ANKARA/WASHINGTON — Turkey does not wish to have problems with the United States and the two NATO allies could easily overcome their differences but not with the current US approach, Foreign Minister Mevlut Cavusoglu said on Thursday.
“We can solve issues with the United States very easily, but not with the current approach,” Cavusoglu told a news conference.
Meanwhile, US Treasury Secretary Steve Mnuchin warned on Thursday the United States would levy more sanctions on the troubled Turkish economy if Ankara does not soon release a jailed American pastor.
Deepening a spat that has rattled financial markets and threated to split a long-standing defense and political alliance, Mnuchin on Thursday suggested the next spiral of tit-for-tat sanctions was coming soon.
“We have put sanctions on several of their cabinet members,” Mnuchin told President Donald Trump in a Cabinet meeting attended by the press.
“We have more that we are planning to do if they don’t release him quickly.”

** Stored rows **
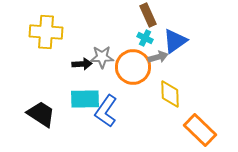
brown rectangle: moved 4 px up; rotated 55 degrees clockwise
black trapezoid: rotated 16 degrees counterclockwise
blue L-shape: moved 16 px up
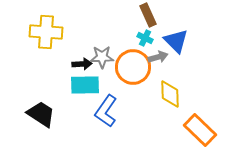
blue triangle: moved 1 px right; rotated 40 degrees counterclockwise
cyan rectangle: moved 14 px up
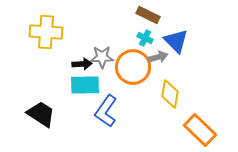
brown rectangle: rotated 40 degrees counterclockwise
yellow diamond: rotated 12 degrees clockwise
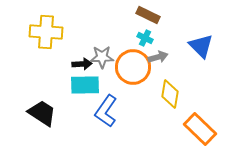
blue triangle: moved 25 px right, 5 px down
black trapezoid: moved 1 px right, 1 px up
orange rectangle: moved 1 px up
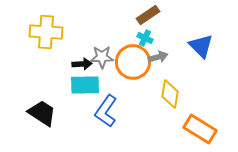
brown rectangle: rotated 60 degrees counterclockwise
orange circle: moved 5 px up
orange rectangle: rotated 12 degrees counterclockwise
...
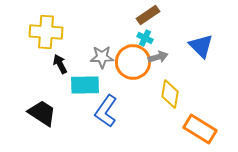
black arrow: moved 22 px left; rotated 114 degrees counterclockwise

** Short exercise A **
In the Turkey–US dispute text, what did Mnuchin say would happen if Ankara does not soon release the jailed American pastor?
** Short exercise B **
Resume the text on the Turkey–US dispute, picking up after its last sentence.
The items are not needed for what comes next.

** Task answer A **
The United States would levy more sanctions on the Turkish economy.

** Task answer B **
Trump prefaced Mnuchin’s remarks by saying that Turkey had not been a very good friend to America.
Referring to imprisoned pastor Andrew Brunson, Trump said “they have a great Christian pastor there, he’s a very innocent man.”
Turkish courts have moved to defuse other legal cases that have irritated relations with the EU.
An Istanbul court allowed the release of Amnesty International’s Turkey chair Taner Kilic on Wednesday, who spent more than a year in jail over alleged links to the 2016 coup bid.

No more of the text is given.